O BRILHO DA REPETIÇÃO
Conceição dos Bugres é uma personagem que representa muito sobre a arte e a história brasileiras. De origem indígena, nasceu em 1914 no Rio Grande do Sul, mas se mudou ainda menina para Ponta Porã, na fronteira de Mato Grosso do Sul com o Paraguai, expulsa pelos conflitos com os colonizadores europeus do começo do século. Foi na capital, Campo Grande, que ela se estabeleceu como uma das escultoras mais importantes – e quase ocultas – da arte brasileira, até morrer, em 1984.
Sua intensa criação escultórica ganha agora mostra especial no Masp, reunindo 136 peças sob curadoria de Amanda Carneiro e Fernando Oliva. Com abertura inicialmente prevista para abril, mas ainda dependente das restrições de quarentena na cidade, a expo inaugura o biênio 2021/2022 no museu com recorte temático para as histórias brasileiras. Neste ano, as exposições dedicam-se apenas a artistas mulheres: além de Conceição, a programação principal inclui as brasileiras Erika Verzutti e Maria Martins mais a fotógrafa alemã radicada em São Paulo Gertrudes Altschul.
De todas, Conceição é a que mais tem ligação com o Brasil profundo. Trabalhadora da roça, tirava da natureza a inspiração de seus bugres – totens de tamanhos variados, que levantam muito da discussão sobre as supostas diferenças entre artes plásticas e a arte popular produzida pelos interiores do país, muitas vezes tratadas como de importância menor. A artista costumava falar que “a madeira é que manda”. Sua produção, conta-se, começou num repente, talhando raízes de mandioca. Logo depois, ela partiu para monoblocos de madeira, que iam sendo escavados com facão e machadinha até darem forma a seus bugres – que não deixam nada a dever a clássicos mais conhecidos da escultura mundial, como o romeno Constantin Brâncuși e o suíço Alberto Giacometti.
Ela não tinha intenção de teorizar imensamente sobre seu fazer artístico, pondo na repetição temática a força de trabalho. Aparentemente idênticas a um olhar desatento, o radicalismo estético das peças de Conceição aparece nos detalhes das esculturas, todas remetendo a sua ascendência indígena, com personalidades distintas.
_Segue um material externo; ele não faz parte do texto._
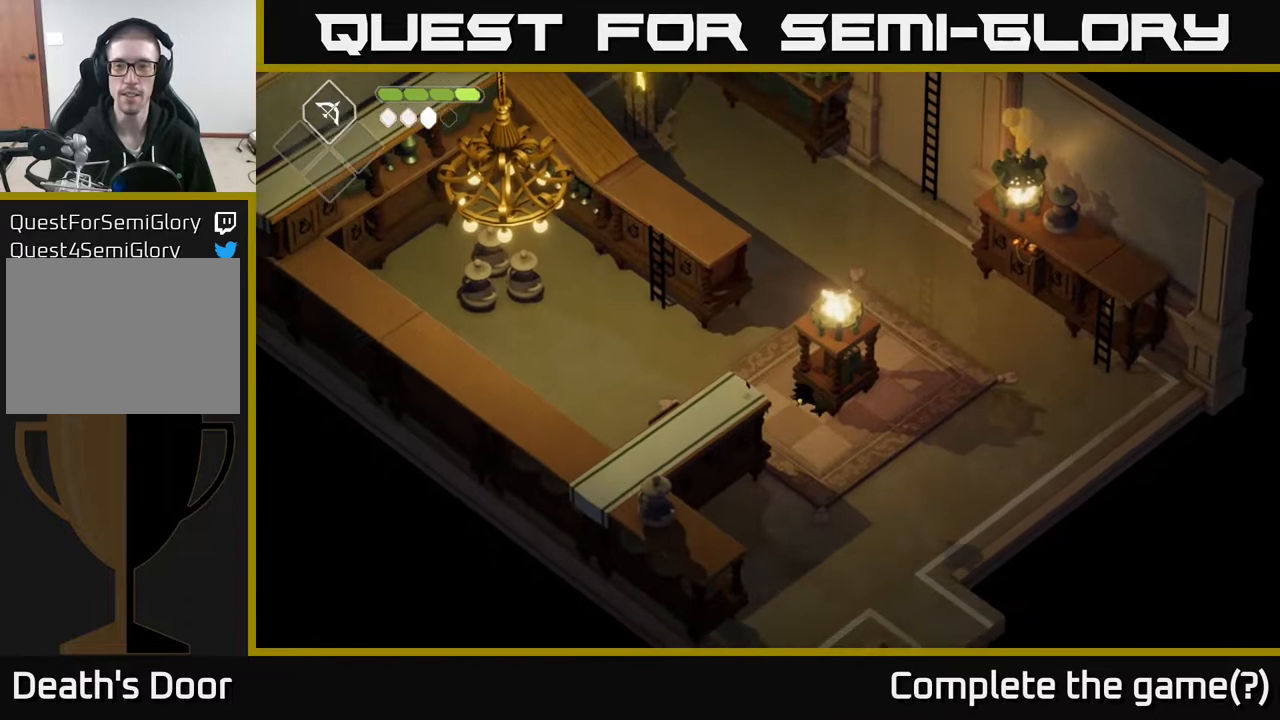
{"buttons": [], "left_stick": "up-right", "right_stick": "center", "events": [[50, "A", "up"], [117, "left_stick", "up-right"]]}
A própria palavra “bugre” é recondicionada pela obra, tendo sido originalmente usada de forma pejorativa pelos imigrantes europeus para se referir aos povos nativos que não seguiam o ideário cristão e eram perseguidos pelos colonos no sul do país.
Essa série de figuras míticas encarna a visão de mundo da artista, fortemente ligada à natureza e a suas origens. Essa conexão aparece nos depoimentos que dava sobre suas técnicas – como quando conta que, em um sonho, teve a ideia de “vestir” as esculturas com cera de abelha. Os olhares profundos, nos talhos cobertos por tinta preta, reforçam a expressividade desse exército que marca a posição devida aos povos originários do território brasileiro na história mundial da arte.